Loading global memory into shared memory: alignment?

So I have a load of threads loading 4 byte values from device global memory into shared memory, and I am wondering what alignment I need?

In the separable convolution example document it says:
“Base read/write addresses of the warps of 32 threads also must meet half-warp
alignment requirement in order to be coalesced. If four-byte values are read, then the base
address for the warp must be 64-byte aligned, and threads within the warp must read
sequential 4-byte addresses. If the dataset with apron does not align in this way, then we
must fix it so that it does.”

but in the cuda toolkit documentation it says:

“Global memory resides in device memory and device memory is accessed via 32-, 64-, or 128-byte memory transactions.
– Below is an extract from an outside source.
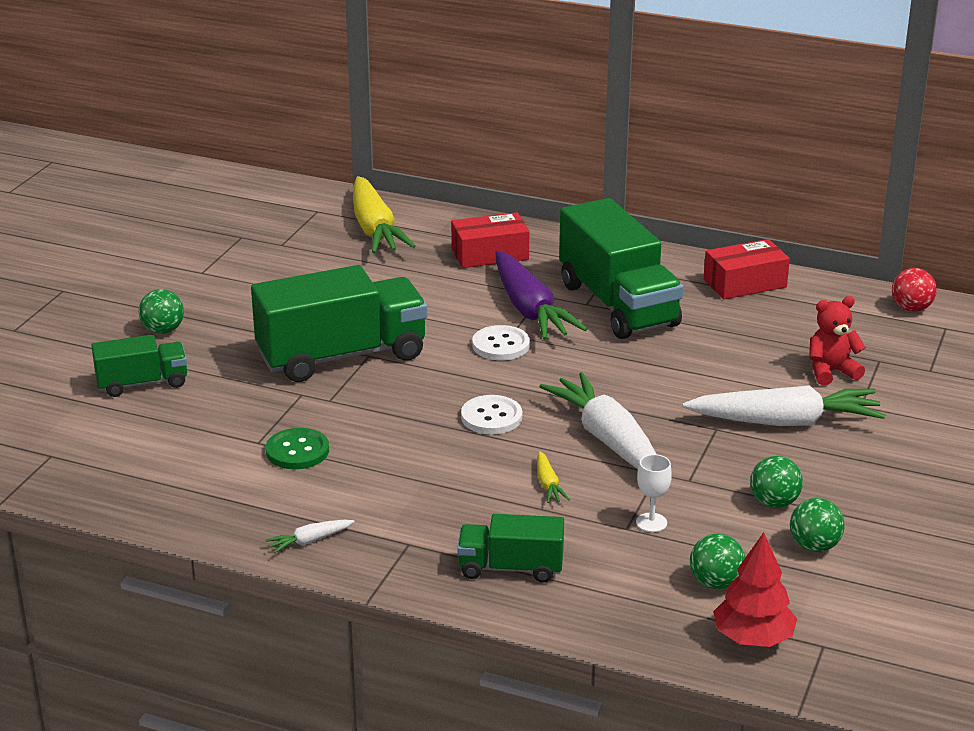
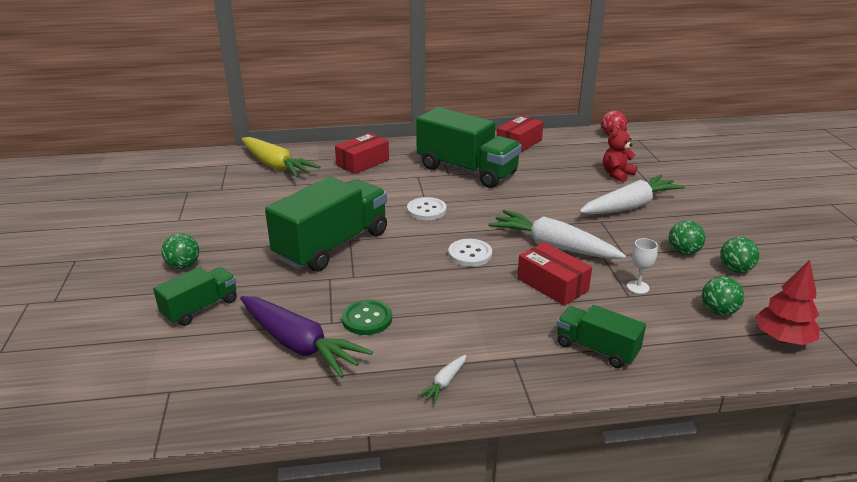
camera: 30 degrees left, 0 degrees up
green truck [457,514,564,583] -> green truck turned 60 degrees clockwise [557,305,646,368]
purple carrot [496,251,587,340] -> purple carrot moved to [240,296,373,378]
yellow carrot [537,451,570,503] -> red box [517,242,592,306]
These memory transactions must be naturally aligned: Only the 32-, 64-, or 128-byte segments of device memory that are aligned to their size (i.e., whose first address is a multiple of their size) can be read or written by memory transactions.”

Which is right?
Please help…

The stricter coalescing requirement requirement for half warps applied to the (now obsolete) Compute 1.x architecture. Maybe this code sample you’re quoting originated from these old times.
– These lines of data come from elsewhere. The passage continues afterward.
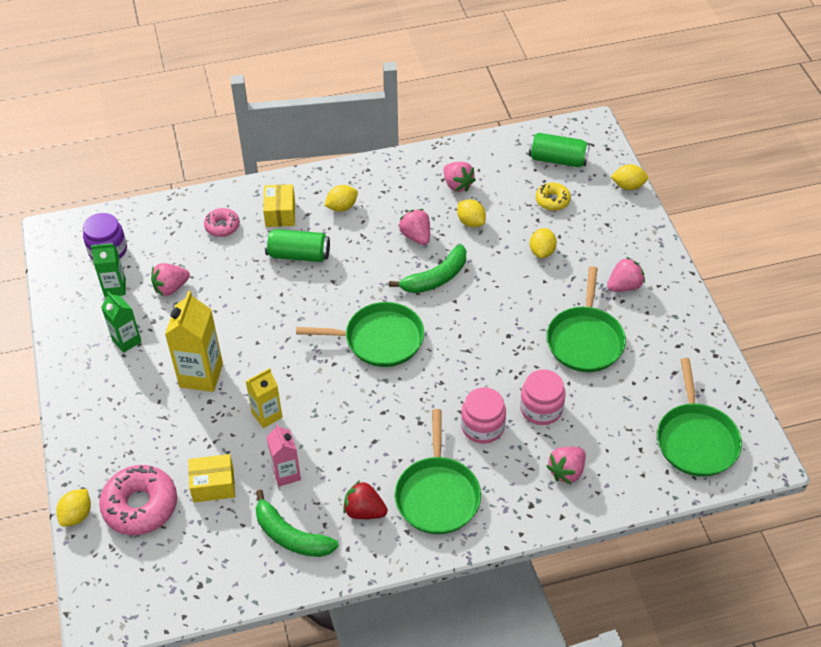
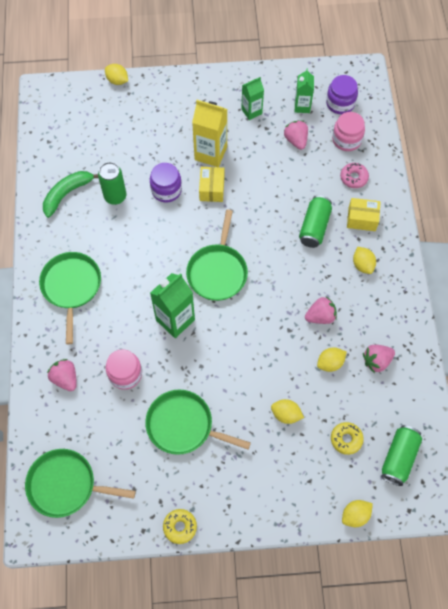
camera: 100 degrees right, 15 degrees up
pink donut [99,465,177,535] -> none
yellow box [188,454,235,503] -> yellow box moved to [199,167,224,202]
yellow carton [246,368,283,428] -> purple jar [150,163,182,203]
pink carton [267,424,301,487] -> green can [98,162,126,205]
red strawberry [343,480,388,519] -> none
green banana [389,245,466,293] -> none
green pan [395,409,481,534] -> green pan turned 75 degrees clockwise [39,252,101,344]
pink jar [461,387,506,444] -> pink jar moved to [332,112,365,151]
pink strawberry [607,257,645,292] -> none
yellow lemon [611,164,648,190] -> yellow lemon turned 45 degrees clockwise [342,500,373,527]
none -> green carton [150,273,195,338]
none -> yellow donut [163,509,197,544]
I believe with Compute 2.0 (Fermi) the coalescing requirements got relaxed. While memory accesses must still be consecutive, the alignment requirement no longer is that strict.

Ahhh. That would make sense. Thanks! I’m quite new to CUDA and the varying compute capabilities make it really hard to learn, as there is slightly conflicting advice in different places and you are never quite sure which compute capability they are referring to. Many thanks!